_What is required_: Repeat every entry word for word. Images do not belong in the copy.

Camera metadata records
————————

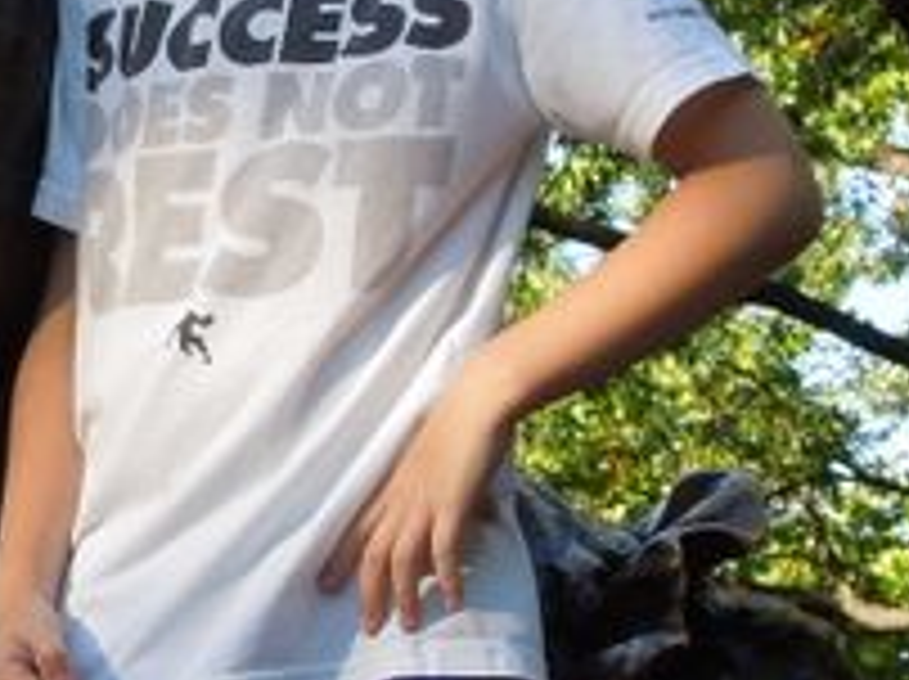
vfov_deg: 6.8
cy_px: 504
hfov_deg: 9.0
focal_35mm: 218
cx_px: -184
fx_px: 5718
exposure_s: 1/160
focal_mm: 7.8
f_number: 3.9
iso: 100
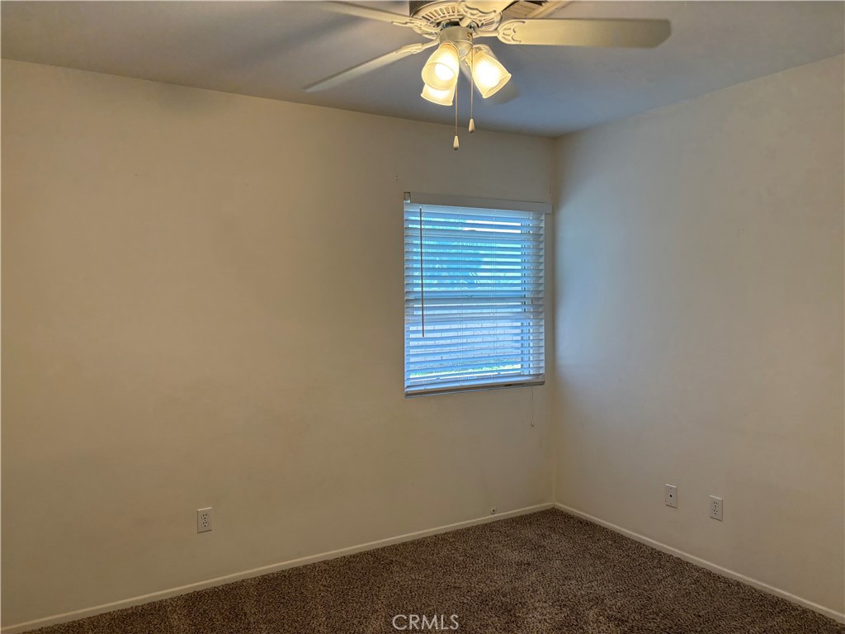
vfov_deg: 53.1
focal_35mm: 26
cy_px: 317
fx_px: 635
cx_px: 422
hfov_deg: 67.3
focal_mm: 5.96
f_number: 1.6
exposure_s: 1/120
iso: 100
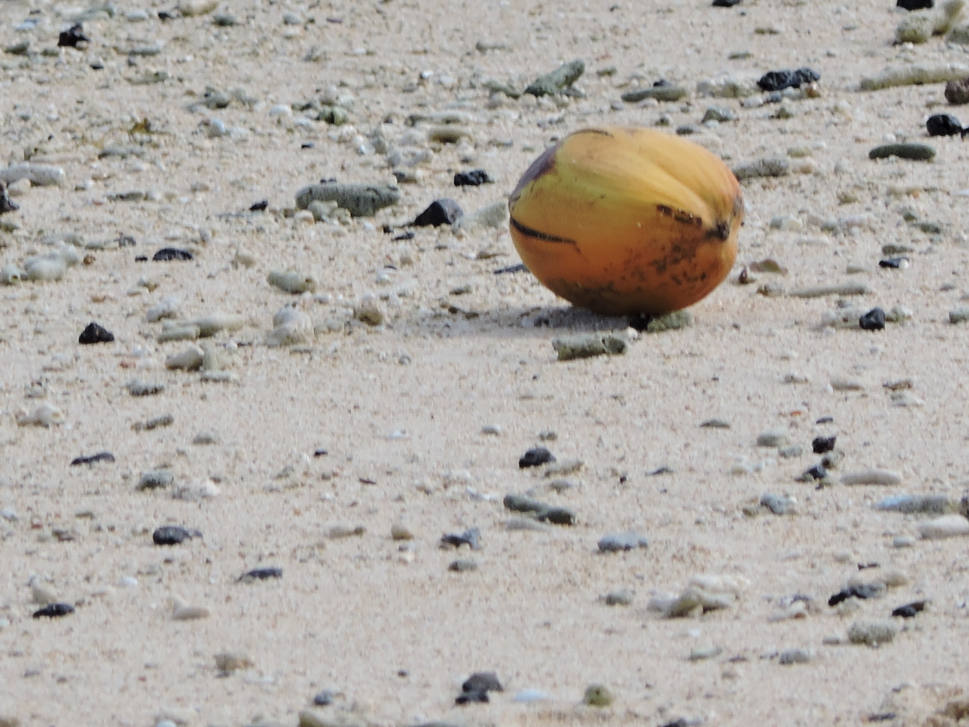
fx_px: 42580
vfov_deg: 1.0
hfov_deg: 1.3
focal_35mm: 1521
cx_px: 289
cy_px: 17
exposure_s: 1/400
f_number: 5
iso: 110
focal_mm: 124.9
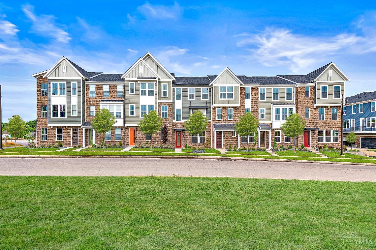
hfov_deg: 84.0
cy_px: 125
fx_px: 209
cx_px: 188
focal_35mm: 20
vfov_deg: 61.9
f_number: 8
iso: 100
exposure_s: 1/500
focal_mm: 20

————————

_Solved problem_:
vfov_deg: 6.8
cy_px: 504
hfov_deg: 9.0
focal_35mm: 218
cx_px: -184
fx_px: 5718
exposure_s: 1/160
focal_mm: 7.8
f_number: 3.9
iso: 100
vfov_deg: 53.1
focal_35mm: 26
cy_px: 317
fx_px: 635
cx_px: 422
hfov_deg: 67.3
focal_mm: 5.96
f_number: 1.6
exposure_s: 1/120
iso: 100
fx_px: 42580
vfov_deg: 1.0
hfov_deg: 1.3
focal_35mm: 1521
cx_px: 289
cy_px: 17
exposure_s: 1/400
f_number: 5
iso: 110
focal_mm: 124.9
hfov_deg: 84.0
cy_px: 125
fx_px: 209
cx_px: 188
focal_35mm: 20
vfov_deg: 61.9
f_number: 8
iso: 100
exposure_s: 1/500
focal_mm: 20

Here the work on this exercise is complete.